4 of us will be traversing the cities of NYC and Washington DC/Arlington this summer. There is 2 adults and 2 daughters ages 16 and 18. What kind of fare cards should we get? In CHI I have bought 3-day fare cards but it doesn't look like NYC or DC has the 3-day kind. We will be in NYC Thursday-Sunday and DC Monday-Friday July 4th. I have noticed (at least to me) that the fare cards with the Metro are complicated. I want to put my fare card in the machine, then out and hop on. I don't want to pay extra change etc. I need this to be as painless as possible with 4 of us travelling together and most of us aren't commuter rail whizzes. Should I just buy four 1 day passes for 4 days in both places? In CHI, you use them for 72 hours, there's no transfer fees etc. I just don't want to be standing somewhere on a busy day and have a line behind me while I try to figure out what I owe or what I need to purchase. I'm a little OCD so I want to pre-purchase them and have them in my luggage when I hit the specific cities. Thanks!


----------



## AlanB (Apr 5, 2008)

Al,

You and I already more or less covered the topic on NY's Metrocard and I told you privately that we'd take care of things before you get here on that one.

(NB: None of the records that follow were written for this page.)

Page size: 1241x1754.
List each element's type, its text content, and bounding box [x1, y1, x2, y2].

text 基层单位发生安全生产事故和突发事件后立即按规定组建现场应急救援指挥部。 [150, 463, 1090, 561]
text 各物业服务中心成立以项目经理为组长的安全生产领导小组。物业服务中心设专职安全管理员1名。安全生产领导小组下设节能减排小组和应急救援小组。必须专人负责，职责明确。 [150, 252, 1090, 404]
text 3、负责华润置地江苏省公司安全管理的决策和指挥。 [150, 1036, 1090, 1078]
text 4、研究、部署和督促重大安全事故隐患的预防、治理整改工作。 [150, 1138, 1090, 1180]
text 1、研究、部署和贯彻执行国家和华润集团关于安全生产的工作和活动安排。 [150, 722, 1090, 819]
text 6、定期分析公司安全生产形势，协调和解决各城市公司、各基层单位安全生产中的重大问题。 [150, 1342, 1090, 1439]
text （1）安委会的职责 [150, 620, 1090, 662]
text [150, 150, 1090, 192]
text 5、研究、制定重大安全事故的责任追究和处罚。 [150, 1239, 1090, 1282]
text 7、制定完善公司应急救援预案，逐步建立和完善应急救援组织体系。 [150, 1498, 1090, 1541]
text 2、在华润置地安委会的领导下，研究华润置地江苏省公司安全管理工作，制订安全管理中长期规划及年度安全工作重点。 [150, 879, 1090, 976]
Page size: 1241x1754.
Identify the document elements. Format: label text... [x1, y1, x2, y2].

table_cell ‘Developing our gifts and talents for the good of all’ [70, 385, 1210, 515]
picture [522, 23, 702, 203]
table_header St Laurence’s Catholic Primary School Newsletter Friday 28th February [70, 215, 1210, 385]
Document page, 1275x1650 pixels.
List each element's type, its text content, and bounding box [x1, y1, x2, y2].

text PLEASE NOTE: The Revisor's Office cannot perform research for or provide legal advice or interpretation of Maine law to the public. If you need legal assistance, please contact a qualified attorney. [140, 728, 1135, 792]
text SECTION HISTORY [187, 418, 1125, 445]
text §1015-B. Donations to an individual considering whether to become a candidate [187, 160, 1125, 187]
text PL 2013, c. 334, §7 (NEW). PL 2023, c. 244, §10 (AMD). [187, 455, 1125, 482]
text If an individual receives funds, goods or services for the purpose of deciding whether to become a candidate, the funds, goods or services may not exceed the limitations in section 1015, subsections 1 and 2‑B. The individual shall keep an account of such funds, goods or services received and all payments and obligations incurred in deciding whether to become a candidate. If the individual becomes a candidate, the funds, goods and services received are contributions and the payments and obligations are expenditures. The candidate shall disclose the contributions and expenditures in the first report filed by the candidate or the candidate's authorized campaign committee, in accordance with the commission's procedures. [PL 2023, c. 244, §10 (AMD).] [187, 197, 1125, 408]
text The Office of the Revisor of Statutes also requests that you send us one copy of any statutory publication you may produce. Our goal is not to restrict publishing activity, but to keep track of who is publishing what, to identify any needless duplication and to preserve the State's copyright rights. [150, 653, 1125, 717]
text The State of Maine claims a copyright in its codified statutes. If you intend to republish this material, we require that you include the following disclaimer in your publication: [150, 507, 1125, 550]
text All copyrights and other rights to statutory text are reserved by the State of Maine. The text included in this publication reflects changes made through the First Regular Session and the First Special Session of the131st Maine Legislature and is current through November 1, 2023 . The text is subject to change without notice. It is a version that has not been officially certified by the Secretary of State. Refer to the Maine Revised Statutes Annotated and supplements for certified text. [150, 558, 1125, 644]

In DC you'll probably just have to settle for day passes, as nothing else will be attractive to you and your needs. There is a slight chance, depending on just how much riding you plan to do, that maybe the 7 day pass will be worth buying.


----------



## Green Maned Lion (Apr 5, 2008)

Are fun-day metrocards transferrable?

I have a pay-per-ride one that I share with my g/f. You know, go through the gate, hand it to her, and let her use it. Could we be saving money buying the day-pass and sharing it? I mean, with our usual use of it, the savings only 50¢ but still.


----------



## AlanB (Apr 5, 2008)

Green Maned Lion said:


> Are fun-day metrocards transferrable?
> I have a pay-per-ride one that I share with my g/f. You know, go through the gate, hand it to her, and let her use it. Could we be saving money buying the day-pass and sharing it? I mean, with our usual use of it, the savings only 50¢ but still.


No, once you swipe it at a station, you can't swipe it again for I think something like a half an hour, might be 15 minutes. This is to stop the enterprising from buying a fun pass, then selling admission to the subway for say a buck a ride.


----------



## PRR 60 (Apr 6, 2008)

AlanB said:


> Green Maned Lion said:
> 
> 
> > Are fun-day metrocards transferrable?
> ...


Aw, no one in New York would do something like that! Wanna by a Rolexx?


----------



## WhoozOn1st (Apr 7, 2008)

PRR 60 said:


> AlanB said:
> 
> 
> > Green Maned Lion said:
> ...


Let's play some 3-Card Monte, PRR! With our winnings we'll buy a bridge!


----------



## GG-1 (Apr 7, 2008)

WhoozOn1st999 said:


> PRR 60 said:
> 
> 
> > AlanB said:
> ...


I already sold that bridge 

Aloha


----------